┌──

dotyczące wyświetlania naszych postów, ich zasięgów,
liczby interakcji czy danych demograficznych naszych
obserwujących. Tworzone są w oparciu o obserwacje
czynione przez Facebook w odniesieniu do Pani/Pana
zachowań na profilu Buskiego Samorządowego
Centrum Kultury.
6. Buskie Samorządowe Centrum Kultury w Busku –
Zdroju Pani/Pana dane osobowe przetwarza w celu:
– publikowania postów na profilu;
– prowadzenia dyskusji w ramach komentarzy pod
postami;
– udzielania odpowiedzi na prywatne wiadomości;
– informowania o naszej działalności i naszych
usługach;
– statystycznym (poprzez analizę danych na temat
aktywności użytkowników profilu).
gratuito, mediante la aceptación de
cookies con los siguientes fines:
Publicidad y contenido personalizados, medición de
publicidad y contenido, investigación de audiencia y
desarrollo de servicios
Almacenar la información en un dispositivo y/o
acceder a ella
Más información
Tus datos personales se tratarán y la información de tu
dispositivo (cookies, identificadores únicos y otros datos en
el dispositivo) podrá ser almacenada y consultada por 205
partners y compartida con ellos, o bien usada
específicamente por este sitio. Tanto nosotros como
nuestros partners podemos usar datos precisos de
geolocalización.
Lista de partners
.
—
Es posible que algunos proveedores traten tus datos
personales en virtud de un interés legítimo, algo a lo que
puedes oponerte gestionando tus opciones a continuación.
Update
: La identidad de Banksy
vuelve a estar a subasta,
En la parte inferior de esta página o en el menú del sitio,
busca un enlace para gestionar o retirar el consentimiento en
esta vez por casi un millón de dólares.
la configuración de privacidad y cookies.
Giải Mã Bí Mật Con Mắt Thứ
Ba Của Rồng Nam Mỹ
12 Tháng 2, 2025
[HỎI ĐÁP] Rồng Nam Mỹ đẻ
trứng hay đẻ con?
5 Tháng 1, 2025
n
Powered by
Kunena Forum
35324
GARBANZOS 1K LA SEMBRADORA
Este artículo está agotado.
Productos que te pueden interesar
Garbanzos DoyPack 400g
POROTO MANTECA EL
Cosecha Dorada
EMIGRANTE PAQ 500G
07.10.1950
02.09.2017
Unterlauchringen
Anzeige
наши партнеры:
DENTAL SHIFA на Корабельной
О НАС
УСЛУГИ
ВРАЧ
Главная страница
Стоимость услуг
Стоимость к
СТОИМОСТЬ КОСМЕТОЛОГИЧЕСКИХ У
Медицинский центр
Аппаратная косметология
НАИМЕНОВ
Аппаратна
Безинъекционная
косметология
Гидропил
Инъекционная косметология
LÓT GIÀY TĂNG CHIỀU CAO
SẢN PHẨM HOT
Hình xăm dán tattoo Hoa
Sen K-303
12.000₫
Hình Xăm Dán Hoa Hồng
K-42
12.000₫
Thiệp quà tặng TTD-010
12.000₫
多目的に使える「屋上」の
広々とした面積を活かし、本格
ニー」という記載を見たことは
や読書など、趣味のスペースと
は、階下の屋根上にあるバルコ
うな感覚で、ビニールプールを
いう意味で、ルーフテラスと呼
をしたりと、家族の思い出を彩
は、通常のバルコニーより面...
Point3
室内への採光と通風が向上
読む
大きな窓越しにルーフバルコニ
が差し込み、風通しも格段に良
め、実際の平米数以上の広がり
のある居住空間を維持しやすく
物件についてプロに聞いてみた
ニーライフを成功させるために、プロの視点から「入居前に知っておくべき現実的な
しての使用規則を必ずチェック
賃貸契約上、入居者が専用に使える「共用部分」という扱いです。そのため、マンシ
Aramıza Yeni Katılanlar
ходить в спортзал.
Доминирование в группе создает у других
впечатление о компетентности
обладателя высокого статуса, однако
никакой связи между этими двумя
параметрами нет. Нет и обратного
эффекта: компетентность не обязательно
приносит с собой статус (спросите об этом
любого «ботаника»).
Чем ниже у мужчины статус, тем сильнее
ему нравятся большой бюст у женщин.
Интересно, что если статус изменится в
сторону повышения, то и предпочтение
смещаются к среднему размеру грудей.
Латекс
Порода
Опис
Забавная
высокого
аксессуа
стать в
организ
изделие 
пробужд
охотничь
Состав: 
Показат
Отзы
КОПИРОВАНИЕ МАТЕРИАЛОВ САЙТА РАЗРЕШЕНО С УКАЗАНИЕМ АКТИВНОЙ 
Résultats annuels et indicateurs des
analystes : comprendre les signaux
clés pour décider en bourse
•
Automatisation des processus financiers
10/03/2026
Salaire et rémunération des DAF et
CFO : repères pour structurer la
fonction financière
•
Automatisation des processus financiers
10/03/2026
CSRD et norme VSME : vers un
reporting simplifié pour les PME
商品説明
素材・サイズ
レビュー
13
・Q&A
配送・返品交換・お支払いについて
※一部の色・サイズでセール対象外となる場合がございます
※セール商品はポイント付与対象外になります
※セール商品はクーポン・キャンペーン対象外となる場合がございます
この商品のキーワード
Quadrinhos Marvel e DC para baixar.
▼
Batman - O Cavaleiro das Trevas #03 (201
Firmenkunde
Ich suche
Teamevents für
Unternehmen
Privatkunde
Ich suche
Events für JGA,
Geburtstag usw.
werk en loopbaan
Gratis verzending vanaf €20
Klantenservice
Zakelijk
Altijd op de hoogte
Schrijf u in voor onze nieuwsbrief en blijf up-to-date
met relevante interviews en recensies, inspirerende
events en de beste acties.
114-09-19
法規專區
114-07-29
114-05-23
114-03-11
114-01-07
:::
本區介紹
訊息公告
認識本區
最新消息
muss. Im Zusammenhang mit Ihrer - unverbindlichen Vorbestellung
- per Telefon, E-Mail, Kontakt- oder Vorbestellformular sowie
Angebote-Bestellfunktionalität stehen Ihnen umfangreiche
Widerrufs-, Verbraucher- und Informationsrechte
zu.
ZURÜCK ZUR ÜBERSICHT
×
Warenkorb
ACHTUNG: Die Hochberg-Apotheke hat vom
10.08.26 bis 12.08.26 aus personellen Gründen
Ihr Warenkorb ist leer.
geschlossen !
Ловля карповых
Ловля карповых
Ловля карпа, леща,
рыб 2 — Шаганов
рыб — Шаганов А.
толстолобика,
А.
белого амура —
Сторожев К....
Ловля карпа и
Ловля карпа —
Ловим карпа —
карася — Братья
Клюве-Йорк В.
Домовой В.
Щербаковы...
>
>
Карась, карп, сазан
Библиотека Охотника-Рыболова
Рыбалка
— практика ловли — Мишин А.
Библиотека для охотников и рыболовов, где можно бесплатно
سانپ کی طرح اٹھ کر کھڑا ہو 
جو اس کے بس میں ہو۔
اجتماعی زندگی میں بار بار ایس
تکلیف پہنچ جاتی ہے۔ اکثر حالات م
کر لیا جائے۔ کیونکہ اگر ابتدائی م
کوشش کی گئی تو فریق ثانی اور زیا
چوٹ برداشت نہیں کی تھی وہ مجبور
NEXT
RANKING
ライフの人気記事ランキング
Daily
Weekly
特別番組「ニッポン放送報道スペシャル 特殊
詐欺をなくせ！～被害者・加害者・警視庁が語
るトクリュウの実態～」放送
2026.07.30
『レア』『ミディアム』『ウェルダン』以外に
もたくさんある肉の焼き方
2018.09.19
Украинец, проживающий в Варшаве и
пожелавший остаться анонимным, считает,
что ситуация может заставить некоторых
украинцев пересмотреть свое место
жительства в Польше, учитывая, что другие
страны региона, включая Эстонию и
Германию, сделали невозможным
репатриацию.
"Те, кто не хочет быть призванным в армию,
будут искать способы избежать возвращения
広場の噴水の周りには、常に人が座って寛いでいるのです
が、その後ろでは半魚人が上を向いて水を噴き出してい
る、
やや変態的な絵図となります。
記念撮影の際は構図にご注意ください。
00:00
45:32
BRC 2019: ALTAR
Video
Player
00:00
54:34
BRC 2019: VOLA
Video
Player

└──

TASK DESCRIPTION: Up to and including the line with "gratuito, mediante la aceptación de", output every line of the records above exactly, starting from the first; output nothing else.

SOLUTION BELOW:
dotyczące wyświetlania naszych postów, ich zasięgów,
liczby interakcji czy danych demograficznych naszych
obserwujących. Tworzone są w oparciu o obserwacje
czynione przez Facebook w odniesieniu do Pani/Pana
zachowań na profilu Buskiego Samorządowego
Centrum Kultury.
6. Buskie Samorządowe Centrum Kultury w Busku –
Zdroju Pani/Pana dane osobowe przetwarza w celu:
– publikowania postów na profilu;
– prowadzenia dyskusji w ramach komentarzy pod
postami;
– udzielania odpowiedzi na prywatne wiadomości;
– informowania o naszej działalności i naszych
usługach;
– statystycznym (poprzez analizę danych na temat
aktywności użytkowników profilu).
gratuito, mediante la aceptación de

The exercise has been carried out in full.